# This years (well last years) keepers



## Tyno (Jan 21, 2018)

Been lurking and not posting much of late. Thought I’d throw a few pics up on the new forum of the does we’re keeping/ growing out this year.
The drought has finally broken, we’re actually almost flooded in at the moment, so it’s time to build the herd back up a bit.
Have started in a slightly different direction, we weren’t particularly happy with either of the 2 lines of Boers we had been breeding. 1 line, while good mothers, were a little small and slow growers, while the other were big, fast growers, but terrible mothers.
We sold our “pure” boer buck and bought a full blood but he was a nightmare (bloody bottle reared bucks!!!) and no where near as impressive as his pedigree suggested he should have been.
So all 7 of our does and their offspring, our pain in the a$$ buck and his whether mate went out the gate and were replaced by 2 boers from a different line and 2 rangeland (feral)/ saanen cross does. These are their offspring we’ve kept from a purebred boer buck we borrowed.
Very happy with them so far. All twins, growing much faster, even the feral crosses, and far better mothers. Hard part now will be waiting another 6 months until these girls are old enough to breed.


----------



## JML Farms (Jan 1, 2021)

They look nice!


----------



## NigerianNewbie (Jun 6, 2018)

Those are nice keepers.


----------



## alwaystj9 (Apr 10, 2019)

Very Pretty!


----------



## ksalvagno (Oct 6, 2009)

Very nice!


----------



## Moers kiko boars (Apr 23, 2018)

Sounds and looks like a Huge improvement.
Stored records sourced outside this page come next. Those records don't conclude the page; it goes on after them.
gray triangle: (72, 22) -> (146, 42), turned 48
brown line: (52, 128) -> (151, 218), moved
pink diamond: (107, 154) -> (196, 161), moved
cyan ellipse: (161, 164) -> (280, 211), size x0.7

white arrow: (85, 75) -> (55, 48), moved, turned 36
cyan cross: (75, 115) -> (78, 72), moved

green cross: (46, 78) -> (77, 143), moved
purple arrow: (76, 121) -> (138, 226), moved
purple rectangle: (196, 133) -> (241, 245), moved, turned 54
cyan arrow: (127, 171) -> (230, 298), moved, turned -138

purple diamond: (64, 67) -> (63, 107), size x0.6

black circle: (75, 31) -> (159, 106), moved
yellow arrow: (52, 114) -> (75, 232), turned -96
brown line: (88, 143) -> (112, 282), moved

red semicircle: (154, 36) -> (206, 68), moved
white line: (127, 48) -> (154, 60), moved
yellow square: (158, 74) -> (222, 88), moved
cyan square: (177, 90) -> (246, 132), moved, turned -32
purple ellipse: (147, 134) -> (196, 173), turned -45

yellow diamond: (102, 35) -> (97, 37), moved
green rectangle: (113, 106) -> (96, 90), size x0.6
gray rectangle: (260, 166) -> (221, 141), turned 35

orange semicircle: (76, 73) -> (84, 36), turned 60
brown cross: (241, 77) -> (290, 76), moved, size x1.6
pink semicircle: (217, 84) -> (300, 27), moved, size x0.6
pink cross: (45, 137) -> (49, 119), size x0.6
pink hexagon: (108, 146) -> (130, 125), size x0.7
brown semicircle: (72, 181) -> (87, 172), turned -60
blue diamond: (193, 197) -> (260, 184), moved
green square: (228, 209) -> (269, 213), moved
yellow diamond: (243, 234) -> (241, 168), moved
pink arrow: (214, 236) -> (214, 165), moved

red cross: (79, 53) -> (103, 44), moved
Congrats on all those tough decisions and comeing out with such nice does!


----------



## Tyno (Jan 21, 2018)

Thanks everyone.
Certainly a tough decision to start over from scratch Moers Kiko Boars, initially I thought I’d regret it. However we had identified a few faults with our “good” does and it quickly became apparent it would be far cheaper, faster and easier to start over than to chase it.
She’s supposed to be a “stepping stone” but something tells me this doe will be around for a while lol. This is Lucius aka my shadow, questioning why I haven’t brought her any snacks lol


----------



## Moers kiko boars (Apr 23, 2018)

Aww shes a cutey!


----------



## toth boer goats (Jul 20, 2008)

Aww.


----------